Wednesday, October 8, 2008

A TALE OF TWO CITIES

A TALE OF TWO CITIES
A 2-Pager by Ajit Chaudhuri

It is fashionable to dislike Delhi! Conversations with Mumbaikars, Kolkatans, Madrasis and residents of other Indian cities invariably boil down to what a cesspool Delhi is. They have a point. Yes, we are brash, cold and unfriendly. Yes, it is unsafe to be out at night, especially if you are a woman. Yes, the auto-wallahs are rude and, like everyone else out here, try to cheat you. Yes, we have a bad attitude to women and if we pass one on the road we try to squeeze, grope or pinch or, at the least, subject her to a verbal assault. Yes, we drive badly and when we crash up we fight – unless someone has got hurt, in which case we run for it. Yes, we are a bunch of fixers, wheeler-dealers and middlemen. Yes, we put ourselves first, don’t have a sense of community, and think that rules are for fools. Yes, yes, yes!!!
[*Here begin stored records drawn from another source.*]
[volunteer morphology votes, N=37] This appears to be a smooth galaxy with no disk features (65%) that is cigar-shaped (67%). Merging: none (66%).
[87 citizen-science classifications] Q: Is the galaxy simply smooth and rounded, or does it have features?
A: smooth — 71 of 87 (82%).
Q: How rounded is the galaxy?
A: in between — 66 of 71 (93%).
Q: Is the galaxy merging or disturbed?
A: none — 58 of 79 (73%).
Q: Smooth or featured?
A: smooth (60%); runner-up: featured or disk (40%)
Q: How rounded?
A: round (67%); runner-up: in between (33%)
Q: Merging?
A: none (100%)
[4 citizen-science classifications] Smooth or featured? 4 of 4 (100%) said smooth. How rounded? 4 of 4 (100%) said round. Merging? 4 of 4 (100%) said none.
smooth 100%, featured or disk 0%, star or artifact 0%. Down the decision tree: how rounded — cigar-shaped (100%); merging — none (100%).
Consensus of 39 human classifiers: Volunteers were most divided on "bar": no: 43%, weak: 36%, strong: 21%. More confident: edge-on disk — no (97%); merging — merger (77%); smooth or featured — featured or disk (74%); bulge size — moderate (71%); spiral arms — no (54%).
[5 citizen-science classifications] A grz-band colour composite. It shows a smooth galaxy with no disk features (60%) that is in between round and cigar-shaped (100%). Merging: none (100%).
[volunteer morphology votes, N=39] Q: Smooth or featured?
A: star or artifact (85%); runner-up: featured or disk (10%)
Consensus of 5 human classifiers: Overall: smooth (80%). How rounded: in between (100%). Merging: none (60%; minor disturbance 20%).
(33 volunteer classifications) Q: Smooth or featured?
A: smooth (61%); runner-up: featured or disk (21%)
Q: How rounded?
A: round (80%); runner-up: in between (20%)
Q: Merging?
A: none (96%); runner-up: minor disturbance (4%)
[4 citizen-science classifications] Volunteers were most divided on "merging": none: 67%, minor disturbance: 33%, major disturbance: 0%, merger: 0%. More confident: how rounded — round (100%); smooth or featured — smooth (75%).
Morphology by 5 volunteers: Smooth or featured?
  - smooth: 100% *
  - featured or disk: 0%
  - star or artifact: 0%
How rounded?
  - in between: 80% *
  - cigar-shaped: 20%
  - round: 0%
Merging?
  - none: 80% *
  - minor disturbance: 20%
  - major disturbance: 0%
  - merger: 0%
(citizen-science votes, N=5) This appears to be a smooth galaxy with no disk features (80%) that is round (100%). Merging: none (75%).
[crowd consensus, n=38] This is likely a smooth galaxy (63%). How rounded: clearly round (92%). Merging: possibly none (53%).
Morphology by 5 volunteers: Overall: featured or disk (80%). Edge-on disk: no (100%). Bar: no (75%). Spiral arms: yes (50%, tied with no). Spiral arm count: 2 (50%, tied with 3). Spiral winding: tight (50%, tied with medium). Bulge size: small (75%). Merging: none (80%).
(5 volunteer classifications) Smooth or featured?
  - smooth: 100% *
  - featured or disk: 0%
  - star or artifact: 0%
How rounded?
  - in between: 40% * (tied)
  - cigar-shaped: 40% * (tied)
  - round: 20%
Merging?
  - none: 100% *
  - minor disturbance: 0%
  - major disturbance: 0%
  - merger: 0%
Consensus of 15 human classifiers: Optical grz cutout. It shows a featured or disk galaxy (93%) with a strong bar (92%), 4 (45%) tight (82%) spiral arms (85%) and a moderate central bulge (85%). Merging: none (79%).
I like Delhi! Let me list out why –
One – while we are rude, we are equally rude to everybody. Nobody escapes the rudeness, whether you stepped off the train yesterday or came ten generations ago. The auto-wallah tries the same stunts, the person on the street is just as unfriendly, the touts are just as persistent! You can see the same injustice you had just faced being inflicted on someone else. Some jerk has rudely cut into the lane of the jerk that rudely cut into your lane on the road. It’s not happening only to you – it’s happening to everyone! It’s Delhi!
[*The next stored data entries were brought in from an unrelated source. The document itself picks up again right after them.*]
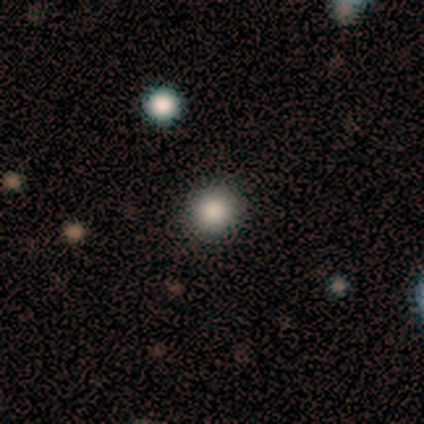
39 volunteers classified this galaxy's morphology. Q: Smooth or featured?
A: smooth (77%); runner-up: star or artifact (15%)
Q: How rounded?
A: round (97%); runner-up: in between (3%)
Q: Merging?
A: none (97%); runner-up: minor disturbance (3%)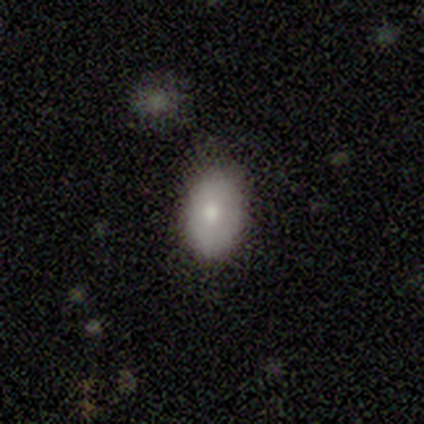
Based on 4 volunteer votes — A smooth galaxy with no disk features (100%) that is in between round and cigar-shaped (100%). Merging: none (50%, tied with minor disturbance).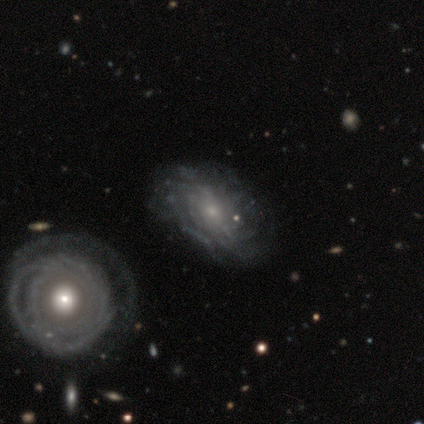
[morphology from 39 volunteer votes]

Two – Delhi provides a combination of anonymity with opportunity. If you work hard, you will do well – and nobody cares which part of Bihar or Manipur or wherever you are from and what your baggage is. The concept of an outsider does not exist because everyone is an outsider. For young people from small places, this is like a breath of fresh air that many thrive upon.
Three – Delhi’s women are by far the most beautiful. Yes, many may not speak and dress fashionably, and I also heard recently that society ladies here are even more fake than other cities, but – who cares about that?
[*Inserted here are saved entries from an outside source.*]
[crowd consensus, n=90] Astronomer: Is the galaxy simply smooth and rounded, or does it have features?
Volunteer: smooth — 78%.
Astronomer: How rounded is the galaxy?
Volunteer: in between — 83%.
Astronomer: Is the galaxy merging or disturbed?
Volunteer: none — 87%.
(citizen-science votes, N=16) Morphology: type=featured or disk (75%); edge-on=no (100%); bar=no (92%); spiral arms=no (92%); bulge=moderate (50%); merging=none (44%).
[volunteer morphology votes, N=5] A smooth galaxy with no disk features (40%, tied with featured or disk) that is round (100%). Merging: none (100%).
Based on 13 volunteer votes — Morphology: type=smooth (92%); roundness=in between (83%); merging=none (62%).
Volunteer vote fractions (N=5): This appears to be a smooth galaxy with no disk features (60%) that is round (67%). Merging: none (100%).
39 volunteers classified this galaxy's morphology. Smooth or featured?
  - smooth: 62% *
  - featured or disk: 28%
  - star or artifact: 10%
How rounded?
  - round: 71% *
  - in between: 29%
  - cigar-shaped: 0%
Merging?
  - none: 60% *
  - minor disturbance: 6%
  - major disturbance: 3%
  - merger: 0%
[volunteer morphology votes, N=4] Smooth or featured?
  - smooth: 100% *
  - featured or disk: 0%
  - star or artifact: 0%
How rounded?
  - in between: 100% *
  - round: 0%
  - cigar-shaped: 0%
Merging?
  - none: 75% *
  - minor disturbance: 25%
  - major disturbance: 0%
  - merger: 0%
Four – contrary to the impression that we don’t know the difference between culture and agriculture, Delhi has plenty of art, music, and theatre and this is mostly accessible to ordinary people.
Five – Delhi has the Metro.
Six – Delhi is six hours away from the Himalayas. Going to the mountains does not require planning and detailing, you can just go.
Seven – Delhi has a vibrant football culture. The amateur leagues are of a high standard and embrace football lovers of all types including students, working people and (ahem!) veterans. My own group has played together every weekend for years and years and we know that, rain, shine, fog, whatever, twenty people will show up with their boots looking for their weekly fix. And we are just one of many out here.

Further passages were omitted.